* [Passage]:
OIG Annual Report 2021: Division of State Police Oversight

Part VII of the Office of the Inspector General's 2021 Annual Report

 The Legislature created the Division of State Police Oversight (State Police Division) as an independent unit responsible for monitoring the quality, efficiency and integrity of the Massachusetts State Police (MSP).13 The State Police Division’s mission encompasses, but is not limited to (1) monitoring the quality, efficiency and integrity of the MSP’s operations, organizational structure and management functions; (2) seeking to prevent, detect and correct fraud, waste and abuse in the expenditure of public funds; and (3) monitoring policy changes instituted as a result of the MSP’s certification or accreditation by a state or national police accrediting agency pursuant to Section 73 of Chapter 22C of the Massachusetts General Laws.

Since its inception in 2018, the State Police Division has conducted multiple audits and reviews aimed at detecting, correcting and preventing fraud, waste and abuse related to overtime and paid details, which represent a significant portion of the MSP’s annual budget. This work included a review of the MSP’s travel time policy, a comprehensive audit of overtime shifts in all MSP troops and, most recently, a review of the MSP’s eight-hour paid details. The State Police Division has also worked with the MSP to enhance its internal controls to prevent the type of overtime abuse that occurred at the MSP prior to 2018.14 The State Police Division conducted all this work while continuing to monitor the MSP’s progress towards meeting professional law enforcement standards and to becoming certified or accredited by the Massachusetts Police Accreditation Commission.

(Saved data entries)
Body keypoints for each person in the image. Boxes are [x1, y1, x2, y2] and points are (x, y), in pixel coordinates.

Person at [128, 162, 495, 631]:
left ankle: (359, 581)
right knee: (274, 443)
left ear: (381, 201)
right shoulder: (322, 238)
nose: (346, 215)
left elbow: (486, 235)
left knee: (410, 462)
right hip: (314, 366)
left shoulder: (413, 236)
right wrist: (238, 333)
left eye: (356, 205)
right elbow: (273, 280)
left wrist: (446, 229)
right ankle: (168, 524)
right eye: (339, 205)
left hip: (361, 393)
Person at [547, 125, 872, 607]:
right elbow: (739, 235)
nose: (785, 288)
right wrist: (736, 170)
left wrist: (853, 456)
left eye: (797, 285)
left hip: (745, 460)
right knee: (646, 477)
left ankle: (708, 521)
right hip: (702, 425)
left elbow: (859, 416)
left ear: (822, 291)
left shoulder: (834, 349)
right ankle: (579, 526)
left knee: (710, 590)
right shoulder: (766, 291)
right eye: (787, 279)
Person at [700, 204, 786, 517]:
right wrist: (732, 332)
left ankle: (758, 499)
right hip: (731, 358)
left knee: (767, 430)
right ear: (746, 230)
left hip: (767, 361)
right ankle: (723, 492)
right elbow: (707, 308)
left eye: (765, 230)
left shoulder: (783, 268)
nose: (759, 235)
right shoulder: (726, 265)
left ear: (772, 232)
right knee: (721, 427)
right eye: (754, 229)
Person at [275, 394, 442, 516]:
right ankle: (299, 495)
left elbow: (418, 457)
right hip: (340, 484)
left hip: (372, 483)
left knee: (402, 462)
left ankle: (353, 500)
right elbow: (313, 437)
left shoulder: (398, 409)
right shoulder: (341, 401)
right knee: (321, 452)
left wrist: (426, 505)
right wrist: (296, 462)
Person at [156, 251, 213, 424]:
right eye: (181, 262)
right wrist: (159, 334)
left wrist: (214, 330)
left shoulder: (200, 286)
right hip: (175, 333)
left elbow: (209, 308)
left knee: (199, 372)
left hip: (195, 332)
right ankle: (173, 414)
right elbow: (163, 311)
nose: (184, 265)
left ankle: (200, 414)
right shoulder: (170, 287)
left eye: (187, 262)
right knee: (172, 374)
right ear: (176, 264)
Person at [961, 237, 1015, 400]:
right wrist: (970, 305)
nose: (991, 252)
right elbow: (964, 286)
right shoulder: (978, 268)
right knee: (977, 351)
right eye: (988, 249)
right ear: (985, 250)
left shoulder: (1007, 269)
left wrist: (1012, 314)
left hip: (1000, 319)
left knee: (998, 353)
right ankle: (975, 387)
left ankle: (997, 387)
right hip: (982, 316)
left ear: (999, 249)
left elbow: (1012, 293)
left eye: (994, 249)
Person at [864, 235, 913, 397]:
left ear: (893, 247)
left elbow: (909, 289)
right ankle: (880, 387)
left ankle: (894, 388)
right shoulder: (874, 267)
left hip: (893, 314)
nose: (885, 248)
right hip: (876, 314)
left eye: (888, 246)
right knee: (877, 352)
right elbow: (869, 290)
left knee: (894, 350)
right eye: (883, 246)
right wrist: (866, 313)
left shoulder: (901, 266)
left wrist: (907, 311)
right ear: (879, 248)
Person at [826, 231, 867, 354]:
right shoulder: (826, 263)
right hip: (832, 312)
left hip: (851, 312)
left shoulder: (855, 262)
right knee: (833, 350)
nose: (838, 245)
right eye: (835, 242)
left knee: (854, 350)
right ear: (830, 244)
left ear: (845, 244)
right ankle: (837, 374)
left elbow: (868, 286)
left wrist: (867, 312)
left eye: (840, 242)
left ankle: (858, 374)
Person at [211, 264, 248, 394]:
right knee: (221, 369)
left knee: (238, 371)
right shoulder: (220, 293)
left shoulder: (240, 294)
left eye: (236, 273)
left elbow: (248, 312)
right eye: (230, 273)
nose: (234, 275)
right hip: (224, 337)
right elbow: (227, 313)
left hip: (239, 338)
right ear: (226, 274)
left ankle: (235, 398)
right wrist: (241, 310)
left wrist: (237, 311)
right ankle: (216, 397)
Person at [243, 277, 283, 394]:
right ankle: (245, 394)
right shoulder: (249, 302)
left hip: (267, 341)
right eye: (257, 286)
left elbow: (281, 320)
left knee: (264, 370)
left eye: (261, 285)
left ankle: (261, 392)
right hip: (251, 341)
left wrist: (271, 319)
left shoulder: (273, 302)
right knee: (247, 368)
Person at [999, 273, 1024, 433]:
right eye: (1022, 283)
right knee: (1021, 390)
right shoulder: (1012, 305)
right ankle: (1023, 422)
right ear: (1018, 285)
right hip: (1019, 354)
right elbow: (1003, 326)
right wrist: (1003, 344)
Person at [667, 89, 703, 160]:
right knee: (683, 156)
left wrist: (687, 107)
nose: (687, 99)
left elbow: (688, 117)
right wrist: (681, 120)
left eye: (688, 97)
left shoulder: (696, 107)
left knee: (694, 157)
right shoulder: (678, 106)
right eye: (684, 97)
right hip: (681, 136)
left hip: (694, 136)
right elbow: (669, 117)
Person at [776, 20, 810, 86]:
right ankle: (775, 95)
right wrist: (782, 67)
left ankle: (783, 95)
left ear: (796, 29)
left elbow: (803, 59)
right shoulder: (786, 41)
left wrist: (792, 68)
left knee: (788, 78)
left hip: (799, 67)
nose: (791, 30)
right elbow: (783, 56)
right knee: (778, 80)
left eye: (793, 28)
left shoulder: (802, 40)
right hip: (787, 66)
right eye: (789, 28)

* [Prompt 1]:
Render this sentence from the report section into Spanish: "This work included a review of the MSP’s travel time policy, a comprehensive audit of overtime shifts in all MSP troops and, most recently, a review of the MSP’s eight-hour paid details."
* [Prompt 2]:
Summarize the report section in two sentences.
* [Prompt 3]:
Decide whether each statement agrees with the report section, answering yes or no and quoting the words of the section that settle it: (a) The Division of State Police Oversight was created by the Legislature. (b) The State Police Division was established in 2019. (c) Overtime and paid details make up only a small share of the MSP's annual budget.

* [Worked solution 1]:
Este trabajo incluyó una revisión de la política de tiempo de viaje de la MSP, una auditoría exhaustiva de los turnos de horas extra en todas las tropas de la MSP y, más recientemente, una revisión de los servicios remunerados de ocho horas de la MSP.

* [Worked solution 2]:
The Legislature created the Division of State Police Oversight as an independent unit to monitor the quality, efficiency and integrity of the Massachusetts State Police and to prevent, detect and correct fraud, waste and abuse of public funds. Since 2018 the division has audited and reviewed overtime and paid details, worked with the MSP to strengthen internal controls, and monitored the MSP's progress toward certification or accreditation.

* [Worked solution 3]:
(a) Yes: "The Legislature created the Division of State Police Oversight"
(b) No: "Since its inception in 2018"
(c) No: "which represent a significant portion of the MSP’s annual budget"